Looking back at when I did Safety Critical Systems at Uni way back in another era, the most important points that we got out of the Therac-25 case study were not to do with bugs at all, but to do with the deficiencies of the system architecture and methodology, especially the decisions that led up to it.
The guy wasn't ordered to do this at the point of a gun. His bosses asked him to do something, he said yes because he liked the money, and people died. The bosses are also responsible, but that doesn't mean that his negligence didn't kill people.
The very fact that we don't know who wrote the code is exactly why it doesn't matter. The complete lack of traceability and accountability is what caused these deaths.
There's so many things that went wrong in order for Therac 25 to kill people that it's irrelevant who wrote the code. It could've just as easily been you or me.
It could be worse than that. He might not have even known the actual purpose and complete function of the system for which he was writing code.
That's common when big projects get outsourced. One might call it "decomposing the problem into small tasks" but it ends up with people writing code for machinery that they have no knowledge of. I've seen this myself. These kinds of projects depend upon layers and layers of oversight and process.
I think that the folks who are looking for "a perpetrator" are utterly missing the key-value of studying the Therac-25 case study.
Please note that you are working very hard to make up a fantasy situation that entirely exonerates the person like you. Your fantasy does not match the known facts. Think hard about why you think that's the most important thing for you to do here.
I'd also like you to note that you're pointing out the lack of accountability as a problem, and then dismissing one of the fundamental mechanisms of accountability: naming people who harm others.
Yes, other people on the project also should have pushed for traceability and accountability. But responsibility is not zero sum. "I was just following orders" is never an excuse for killing people.
However, a) none of that was true here, and b) in the wider societal frame, I think blamenessless must not always trump accountability. When we're talking about egregious negligence leading to death, I think naming the culprits is the very least we should do.

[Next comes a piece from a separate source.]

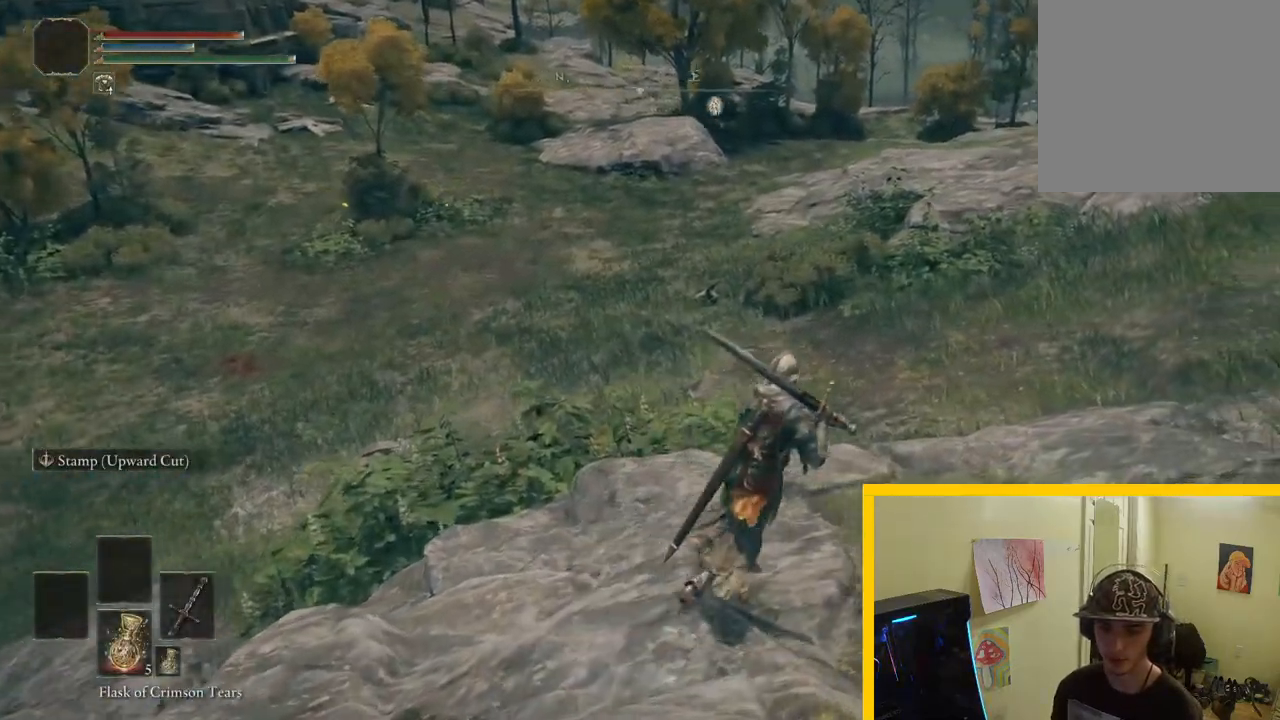
{"buttons": ["Y"], "left_stick": "right", "right_stick": "center", "events": [[183, "Y", "down"], [333, "left_stick", "right"]]}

Self-driving software might find its way around a controlled test track okay but is nowhere near fit to be in control on public roads. Safe way to test it the is to have human drive and have the software simulate the same drive, then compare the two for discrepancies. Rinse and repeat until the software consistently equals or betters human decision-making. Then you can consider putting the software in charge.

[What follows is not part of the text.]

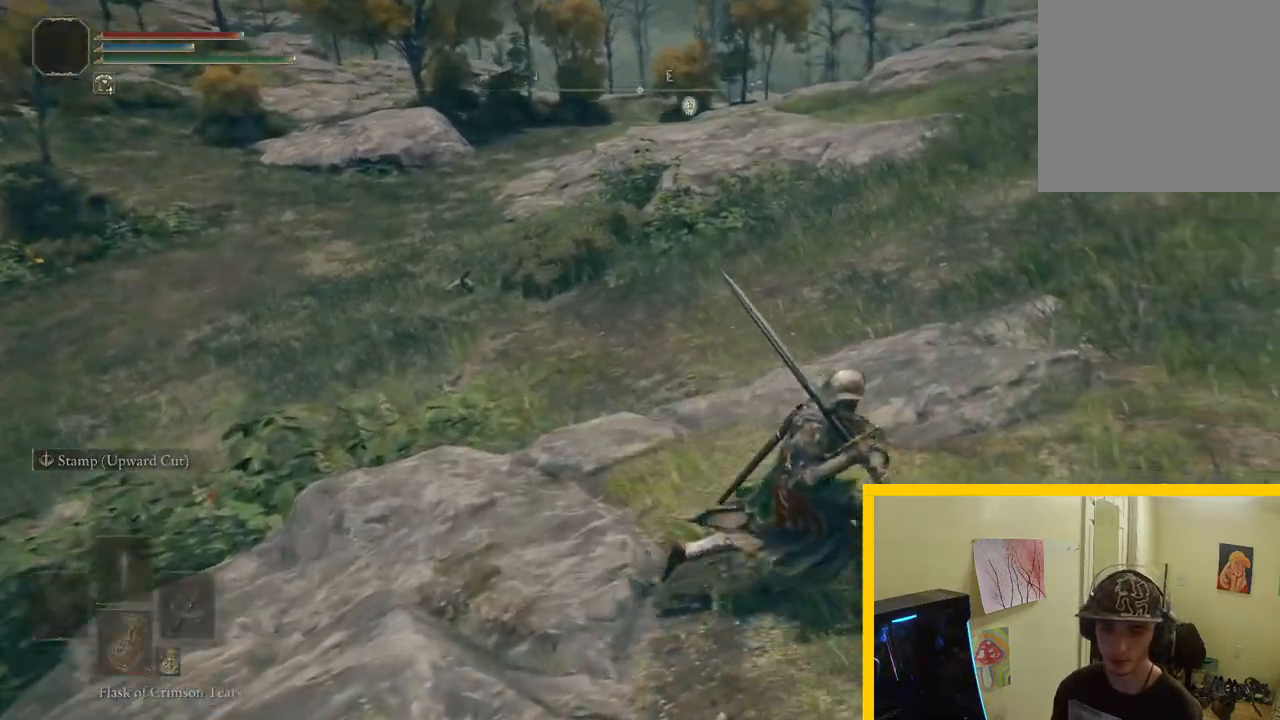
{"buttons": ["Y", "DPAD_RIGHT"], "left_stick": "up-right", "right_stick": "center", "events": [[250, "left_stick", "up-right"], [367, "DPAD_RIGHT", "down"]]}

Programmers are supposed to be the technical experts in the room. So if they aren’t pushing back against ignorant uninformed hubristic Management’s bad decision-making and making it right, how the hell do they think their software will do any better? Fucking Worse than Useless, the whole cowardly bloody bunch.
They are there to take the blame.
You cannot realistically expect a human spectator to switch modes at zero notice and save the machine from a deadly fuckup that the machine has already put them into. That’s not how human minds work. We just don’t bootstrap that fast. Jebus, we’re bad enough at salvaging bad situations we’ve knowingly manoeuvered ourselves into while already fully engaged in command and control mode.
At least when you—the human pilot—fucks up, you already know the decision chain that got you there because it is your own. With the machine you have first to determine it has gone catastrophically wrong, then determine how it has gone wrong, and finally calculate and execute the recovery strategy before…oh, whoops, too late: you just wiped out all the executive bonuses for this quarter. Also, there’s a blood streak on the street.
As for how large software development projects work, I think the trail of corpses already testifies more than suf as to how they don’t. Industrial institutionalization of incompetence is no defense, and any “professional” who hides behind it can go get fucked.
As much as I love the web, I think the move-fast-break-things ethos, which is arguably useful for startups doing who-cares-if-it-breaks things like social web front end tweaks, has been absolutely terrible for the industry more broadly. I have friends who make excellent money just sweeping up after the elephant parade of hotshots, solving infrastructure and code issues written by people who want to get paid like professionals without acting like ones. I'm glad for them, but the waste is maddening. And that's before we get to the body counts of places like Facebook and Uber.
Responsibility is not zero sum. The safety driver is responsible. But so are the people who sent out robot cars with a single safety driver, as they knew or should have known that paying attention in low-interaction situations for many hours in a row is not something humans reliably do.
The Uber managers and execs are also responsible, in that they set up the system that led to needless death.
But none of that absolves the programmers, some of whom did things that they knew or should have known were dangerous, and who did not make sure that the system they were committing code for was set up for proper safety.
Your notion that the only job of programmers is to meet the spec is one I deeply disagree with. We're not Amazon warehouse workers, desperate for a job and blindly following whatever orders come our way. We're highly paid professionals whose job is to understand what we're building and what effects it has. I think that's true for any sort of coding, but I believe it's very obviously true for life-critical systems. If we can't handle the responsibility, we shouldn't cash the (quite large) checks.
The failure here was to expect someone to stay alert for a rare event for long periods of time. They probably should have had a more active task that would have kept them more alert.